§ **What you will do**: Render the listing below as a Markdown table with the columns Row and Line. Start with the line containing "Does NFM account for over 50% of the chart?" and go on through the line containing "How many distinct data groups are displayed?", skipping blank lines and leaving the pictures out.

§ **Exercise material**:
··········

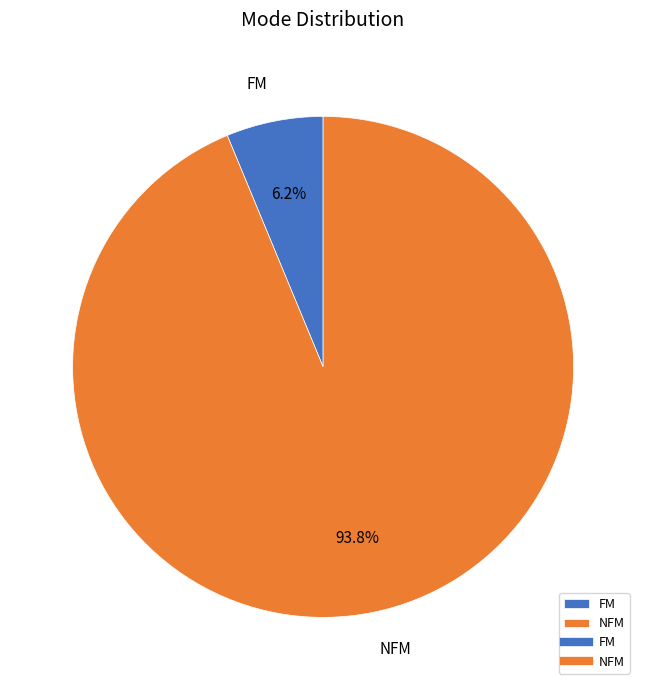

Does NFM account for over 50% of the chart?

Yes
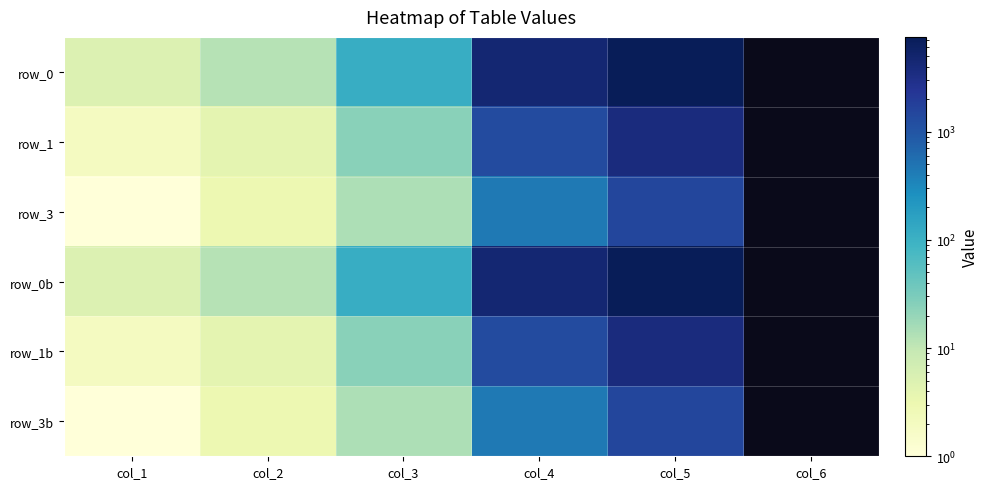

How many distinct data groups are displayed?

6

··········

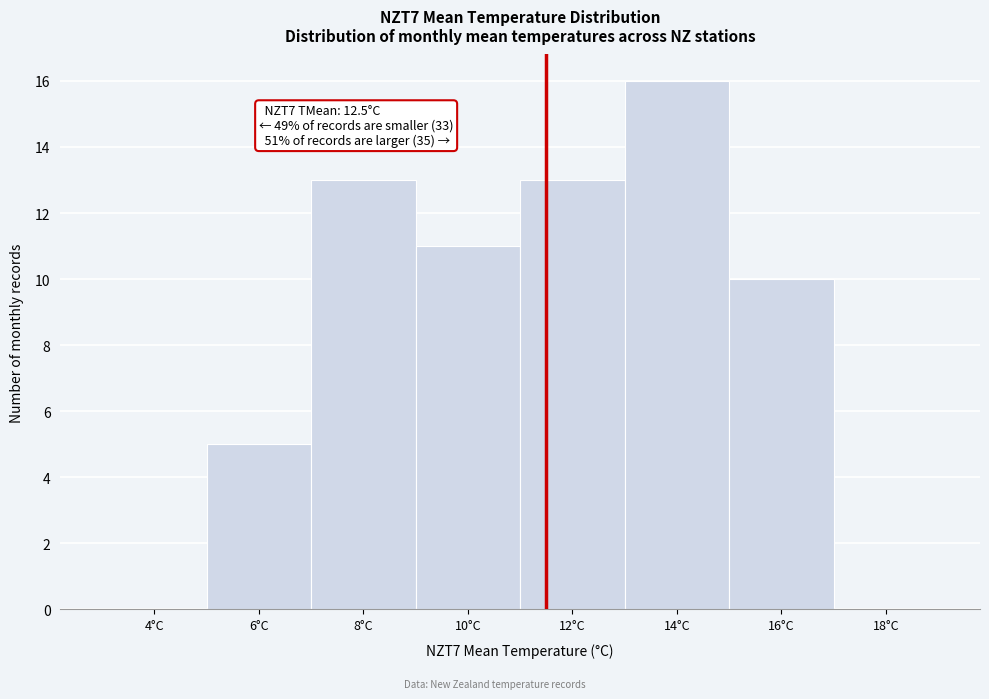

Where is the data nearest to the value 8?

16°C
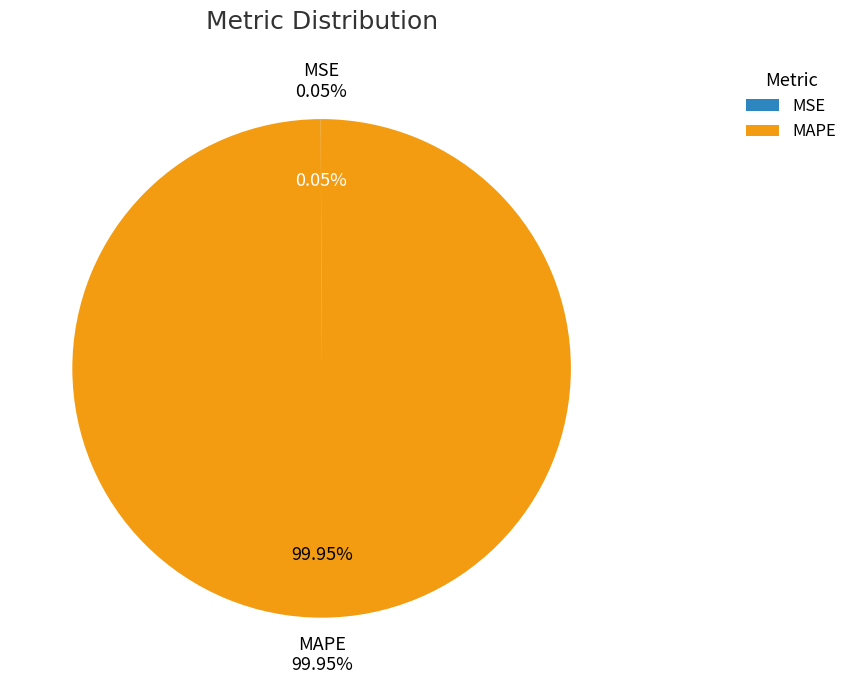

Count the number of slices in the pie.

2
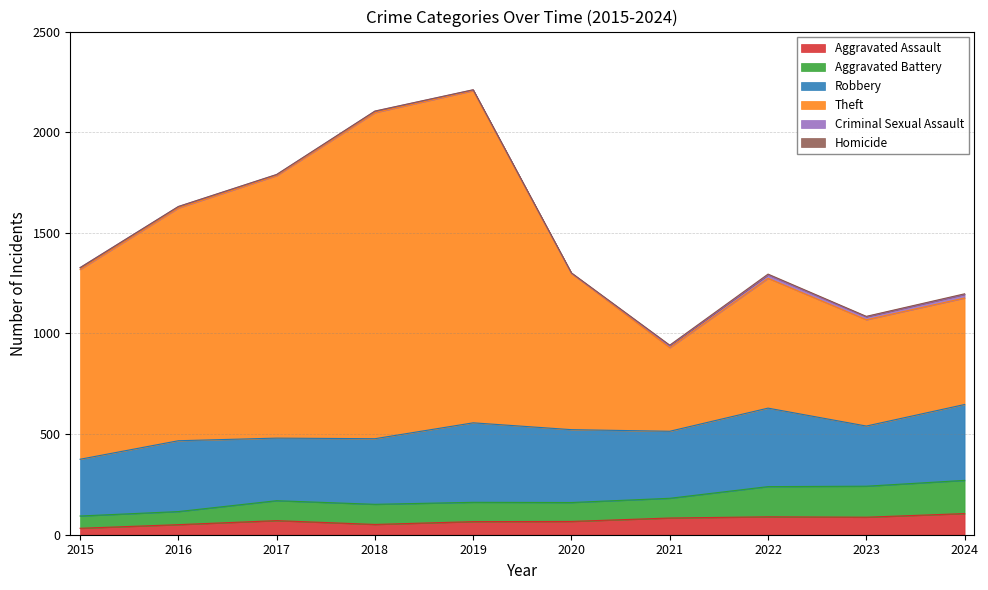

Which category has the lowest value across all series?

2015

··········

§ **Task solution**:
| Row | Line |
|---|---|
| 1 | Does NFM account for over 50% of the chart? |
| 2 | Yes |
| 3 | How many distinct data groups are displayed? |